WHAT YOU HAVE TO DO => Echo the entries word for word, from the line containing "require a name." through the end of the entries.
DATASET RECORDS START
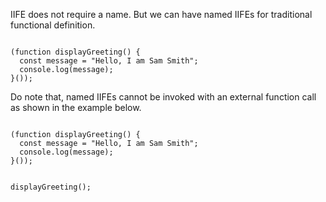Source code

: IIFE does not require a name.
But we can have named IIFEs
for traditional functional definition.

<codeblock language="javascript" type="lesson">
<code>
(function displayGreeting() {
  const message = "Hello, I am Sam Smith";
  console.log(message);
}());
</code>
</codeblock>

Do note that,
named IIFEs cannot be invoked
with an external function call
as shown in the example below.

<codeblock language="javascript" type="lesson">
<code>
(function displayGreeting() {
  const message = "Hello, I am Sam Smith";
  console.log(message);
}());

displayGreeting();
</code>
</codeblock>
DATASET RECORDS END
ANSWER TO THIS TASK =>
: IIFE does not require a name.
But we can have named IIFEs
for traditional functional definition.

<codeblock language="javascript" type="lesson">
<code>
(function displayGreeting() {
  const message = "Hello, I am Sam Smith";
  console.log(message);
}());
</code>
</codeblock>

Do note that,
named IIFEs cannot be invoked
with an external function call
as shown in the example below.

<codeblock language="javascript" type="lesson">
<code>
(function displayGreeting() {
  const message = "Hello, I am Sam Smith";
  console.log(message);
}());

displayGreeting();
</code>
</codeblock>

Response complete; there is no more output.